Wizards of the Coast has no business interest in unfucking D&D. 5e is a compromise, designed to capture as many disparate parts of the fractured fanbase as possible. It’s not surprising that it’s so contradictory: an effort at diversity of skin tones in the artwork, a passage about gender variance… printed alongside things like the orc passages quoted above. It’s perhaps easier to get away with the orc stuff because people can respond to a criticism around coding and metaphor with “what, are you saying they’re racist against orcs?” and the point will be lost.

D&D is a product. Whatever the goals of the designers, if they do not bring Hasbro more money back than they are given, they cannot continue working. D&D-the-rulebook has to lay enough claim to continuity with what came before that its fans won’t dismiss it as ‘not D&D’, and stick with their current editions, or spinoff games (the OSR movement, Pathfinder, etc.) WotC would have to be very secure in their position to explicitly take up a stance such as “earlier editions of D&D were a racist mess, and we’re going to have to heavily retcon most of these published campaign settings”.

That’s not to excuse WotC. It’s just to set realistic expectations of what we are likely to achieve.

WotC could take a less extreme measure than denouncing the entire project so far. In the next edition, writing in the Monster Manual not that orcs are ‘savage’ brutes out to destroy civilisation, nor simply making them into an ‘Orc kingdom’ in the mirror of the ‘civilisation’ of the ‘good races’, nor some kind of ‘noble savage’ cartoon, but a functioning, complex society with internal diversity that isn’t just essentially-identical “tribes” at war with each other because that is their nature. Perhaps even a framework for DMs to develop their own such societies. Perhaps discuss ‘elven propaganda’ or some such. Perhaps directly address how such narratives justify colonisation, though that might be asking a bit much.
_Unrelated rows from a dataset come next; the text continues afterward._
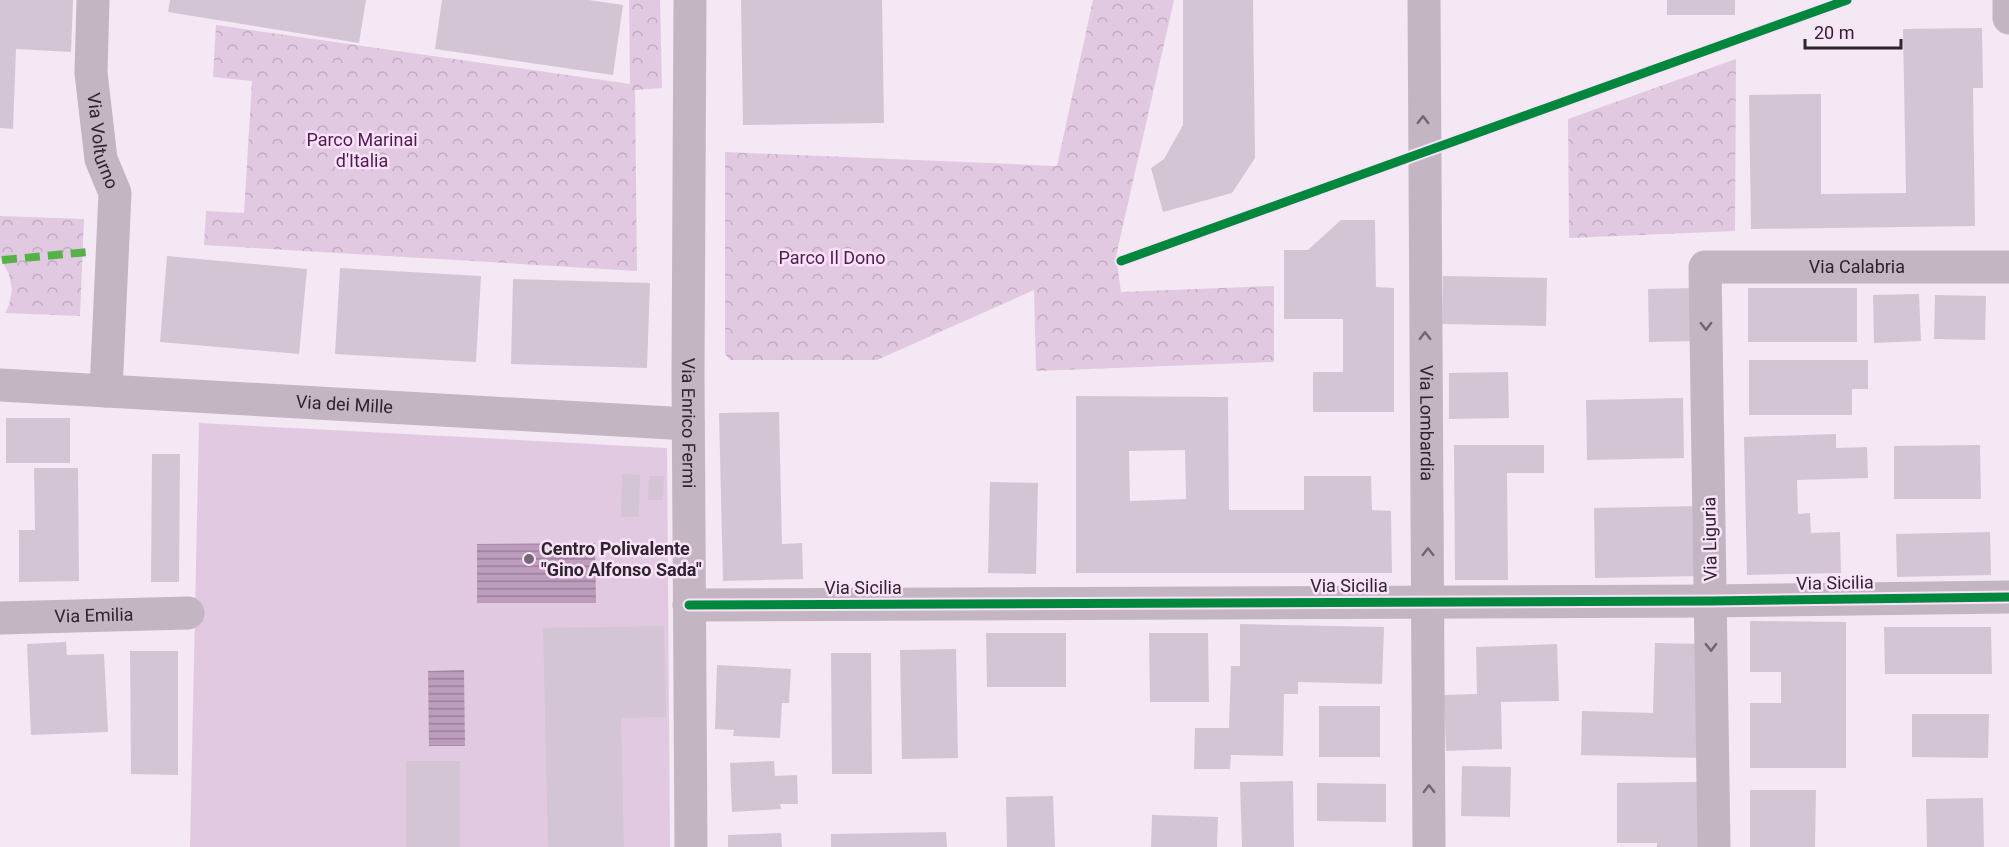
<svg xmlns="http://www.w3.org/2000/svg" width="2009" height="847" viewBox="0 0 2009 847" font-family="Roboto,sans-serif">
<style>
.grass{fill:#e1c9e1}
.park{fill:url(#park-crowns)}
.water{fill:url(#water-rules)}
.building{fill:#d4c5d4;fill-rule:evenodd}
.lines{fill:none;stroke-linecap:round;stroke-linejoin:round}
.street{stroke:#c3b6c2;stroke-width:33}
.quiet{stroke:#56b246;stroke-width:8;stroke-dasharray:15 8;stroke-linecap:butt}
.cycleway-casing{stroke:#fae2f9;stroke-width:13}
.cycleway{stroke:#00873e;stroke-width:9}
.oneway{stroke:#706670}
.poi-dot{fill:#736973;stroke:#fae2f9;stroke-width:2}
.labels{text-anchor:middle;stroke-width:5;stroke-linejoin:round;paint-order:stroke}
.park-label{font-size:18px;fill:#511b52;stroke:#fae2f9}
.street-label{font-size:18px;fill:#2d242d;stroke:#fae2f9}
.poi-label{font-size:18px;font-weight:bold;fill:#2d242d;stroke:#fae2f9;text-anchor:start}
</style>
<defs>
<pattern id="park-crowns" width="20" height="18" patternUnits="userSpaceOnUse" patternTransform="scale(1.5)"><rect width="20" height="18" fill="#e1c9e1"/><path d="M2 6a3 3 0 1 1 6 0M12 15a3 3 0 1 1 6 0" fill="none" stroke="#c1acc1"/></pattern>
<pattern id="water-rules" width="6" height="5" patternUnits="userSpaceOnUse" patternTransform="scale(1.5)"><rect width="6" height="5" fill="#bd9cbd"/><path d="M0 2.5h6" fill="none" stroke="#9a7f9a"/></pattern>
</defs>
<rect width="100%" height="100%" fill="#f4e8f4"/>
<polygon class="grass" points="199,423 667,448 670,847 190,847"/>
<g class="park">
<polygon points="629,0 660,0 662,88 635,90 637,271 204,245 206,211 244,213 252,81 213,77 216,25 630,84"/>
<polygon points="1093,0 1174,0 1116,256 1121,292 1274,286 1274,362 1036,371 1034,290 877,360 730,360 725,354 725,152 1057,166"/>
<polygon points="1736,59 1735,231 1569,238 1568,119"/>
<polygon points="0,216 84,219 80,316 5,313 9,305 12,290 9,274 0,258"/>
</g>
<g class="water">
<polygon points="595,543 596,603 477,603 477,544"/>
<polygon points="464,670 465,746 429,746 428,671"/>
</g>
<g class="building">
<polygon points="0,0 73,0 71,52 16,49 13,129 0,128"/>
<polygon points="170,0 366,0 359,43 168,12"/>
<polygon points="442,0 589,0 623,5 613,75 435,49"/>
<polygon points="741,0 882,0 884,123 743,125"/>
<polygon points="1183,0 1253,0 1255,158 1232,193 1163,212 1151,168 1164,159 1183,125"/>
<rect x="1667" y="0" width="68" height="15"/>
<polygon points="1982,28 1983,88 1973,88 1975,226 1751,229 1749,95 1821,94 1821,194 1906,193 1903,29"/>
<polygon points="1341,220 1375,220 1376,287 1394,288 1394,412 1313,412 1313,372 1343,372 1343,319 1284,319 1284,250 1308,250"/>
<polygon points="167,256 307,269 299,354 160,342"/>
<polygon points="340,268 481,276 476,362 335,354"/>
<polygon points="1443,276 1547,278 1546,326 1442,324"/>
<polygon points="513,279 650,283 647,368 511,364"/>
<polygon points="1693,288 1694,341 1649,342 1648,289"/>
<rect x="1748" y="288" width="109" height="54"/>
<polygon points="1919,294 1921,341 1874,343 1873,295"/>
<polygon points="1935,295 1986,296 1985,340 1934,339"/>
<polygon points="1749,360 1868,360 1868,389 1852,389 1852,415 1749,415"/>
<polygon points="1508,372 1509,418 1449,419 1449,373"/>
<path d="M1076,396l152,1 1,113h75v-34h67l1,34 19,1 1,62h-316zM1185,450l1,49 -56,2 -1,-50z"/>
<polygon points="1683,398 1684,458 1587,460 1586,400"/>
<polygon points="779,412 782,544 802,543 803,579 723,581 719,413"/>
<rect x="6" y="418" width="64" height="45"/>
<polygon points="1836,434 1836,448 1867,447 1868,478 1797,480 1798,514 1810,513 1811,533 1840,532 1841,573 1747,575 1744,437"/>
<polygon points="1454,445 1544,445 1544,473 1507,473 1508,580 1455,580"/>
<polygon points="1980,445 1981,499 1894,499 1894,446"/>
<polygon points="152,454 180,454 179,582 151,582"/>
<polygon points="34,468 78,468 79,581 19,582 19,530 35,530"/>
<polygon points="622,474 640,475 639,517 621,517"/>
<polygon points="649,476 664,476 663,500 648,500"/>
<polygon points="990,482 1038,483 1036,574 988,573"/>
<polygon points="1699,506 1700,576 1595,578 1594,508"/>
<polygon points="1990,532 1991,575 1897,577 1896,534"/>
<polygon points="1750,621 1846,622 1846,768 1750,768 1750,703 1781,703 1781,672 1750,672"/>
<polygon points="1240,624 1384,627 1382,684 1298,682 1298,694 1284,694 1283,756 1231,755 1230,769 1194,769 1195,728 1229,728 1231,666 1240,666"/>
<polygon points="664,626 666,717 621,718 624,847 548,847 543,628"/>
<polygon points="1884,627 1991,627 1992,674 1885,674"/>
<polygon points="986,633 1066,633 1066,687 987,687"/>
<polygon points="1149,633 1208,633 1209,702 1150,702"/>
<polygon points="66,642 67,655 104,654 108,732 31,735 27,644"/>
<polygon points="1655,643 1703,644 1701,758 1581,755 1582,711 1653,713"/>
<polygon points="1557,644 1559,701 1501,702 1502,749 1446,751 1444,695 1477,694 1476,647"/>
<polygon points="956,649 958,758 902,759 900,650"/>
<polygon points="130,651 178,651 178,775 131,774"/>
<polygon points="831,653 871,653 872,774 832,774"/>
<polygon points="717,665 791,669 789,703 782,703 780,738 733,736 734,730 715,729"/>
<rect x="1319" y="706" width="61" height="51"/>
<polygon points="1912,714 1989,714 1988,758 1912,757"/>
<rect x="406" y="761" width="54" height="86"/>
<polygon points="774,761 775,776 797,775 798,804 780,804 781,809 732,812 730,763"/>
<polygon points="1462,766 1511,767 1510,817 1461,816"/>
<polygon points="1293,781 1294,847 1242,847 1240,782"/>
<polygon points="1697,782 1698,847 1657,847 1657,843 1617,843 1617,783"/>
<polygon points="1317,783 1386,784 1386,822 1317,821"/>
<polygon points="1750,790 1816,790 1815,847 1750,847"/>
<polygon points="1053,796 1055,847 1007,847 1006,797"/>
<polygon points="1983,798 1984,847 1927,847 1926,799"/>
<polygon points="1152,815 1218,817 1217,847 1151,847"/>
<polygon points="946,832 947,847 831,847 831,834"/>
<polygon points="781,833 782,847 728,847 728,835"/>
</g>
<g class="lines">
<g class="street">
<path id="s1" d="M93,0l-2,73 10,86 14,34 -9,198"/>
<path id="s2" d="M690,0l-2,375 3,472"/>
<path id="s3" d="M1424,0l5,847"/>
<polyline points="2009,0 2009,18"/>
<path id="s4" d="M0,385l688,39"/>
<polyline points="689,605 1711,601 2009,597"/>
<path id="s5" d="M0,618l188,-5"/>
<path id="s6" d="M1714,847l-9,-580h304"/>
</g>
<polyline class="quiet" points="2,260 88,252"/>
<defs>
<g id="cycleway">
<polyline points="1121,261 1847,0"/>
<polyline points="689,605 1711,601 2009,597"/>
</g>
</defs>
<use href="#cycleway" class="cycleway-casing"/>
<use href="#cycleway" class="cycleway"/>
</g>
<defs><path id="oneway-chevron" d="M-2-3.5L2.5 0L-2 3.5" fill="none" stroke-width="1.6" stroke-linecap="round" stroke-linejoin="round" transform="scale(1.5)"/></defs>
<g class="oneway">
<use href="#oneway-chevron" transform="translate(1423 120) rotate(-90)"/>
<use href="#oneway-chevron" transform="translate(1706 326) rotate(89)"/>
<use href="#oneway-chevron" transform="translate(1425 336) rotate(-91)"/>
<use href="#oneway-chevron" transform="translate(1428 552) rotate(-91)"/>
<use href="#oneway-chevron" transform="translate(1711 647) rotate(89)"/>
<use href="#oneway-chevron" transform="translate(1429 789) rotate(-90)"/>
</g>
<circle class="poi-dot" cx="529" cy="559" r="6"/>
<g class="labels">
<g class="park-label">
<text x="362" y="146">Parco Marinai<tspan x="362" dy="21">d'Italia</tspan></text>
<text x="832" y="264">Parco Il Dono</text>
</g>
<g class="street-label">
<text dy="6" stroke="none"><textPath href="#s1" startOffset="142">Via Volturno</textPath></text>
<text dy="6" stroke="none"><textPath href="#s6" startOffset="732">Via Calabria</textPath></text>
<text dy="6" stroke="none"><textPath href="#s4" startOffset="345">Via dei Mille</textPath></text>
<text dy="6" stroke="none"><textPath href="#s3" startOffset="423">Via Lombardia</textPath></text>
<text dy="6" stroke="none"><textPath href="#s2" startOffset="423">Via Enrico Fermi</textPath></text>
<text transform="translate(1710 539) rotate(-91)" y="6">Via Liguria</text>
<text transform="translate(1835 583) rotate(-1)" y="6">Via Sicilia</text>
<text x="1349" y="592">Via Sicilia</text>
<text x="863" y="594">Via Sicilia</text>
<text dy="6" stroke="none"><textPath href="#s5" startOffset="94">Via Emilia</textPath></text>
</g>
<g class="poi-label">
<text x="541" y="555">Centro Polivalente<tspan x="541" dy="21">"Gino Alfonso Sada"</tspan></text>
</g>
</g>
<path d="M1805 39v9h96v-9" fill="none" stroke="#2d242d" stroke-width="3"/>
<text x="1814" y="39" font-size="18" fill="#2d242d" stroke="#fae2f9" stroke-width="4.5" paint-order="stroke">20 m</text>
</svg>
Most players would probably ignore it anyway.

Final thoughts

Given my feelings above, I’m sure it’s not surprising that I have very little interest in D&D without a heavy amount of work redesigning it, at which point I might as well just play a different game entirely, because the mechanics are adequate to their purpose but not particularly striking. But I have friends who enjoy D&D, and invited me to play it (though given how things went, for much of the reasons discussed above, I’m not sure I’d be so welcome back); I guess I still find it worth thinking about D&D, and trying to reckon with its history.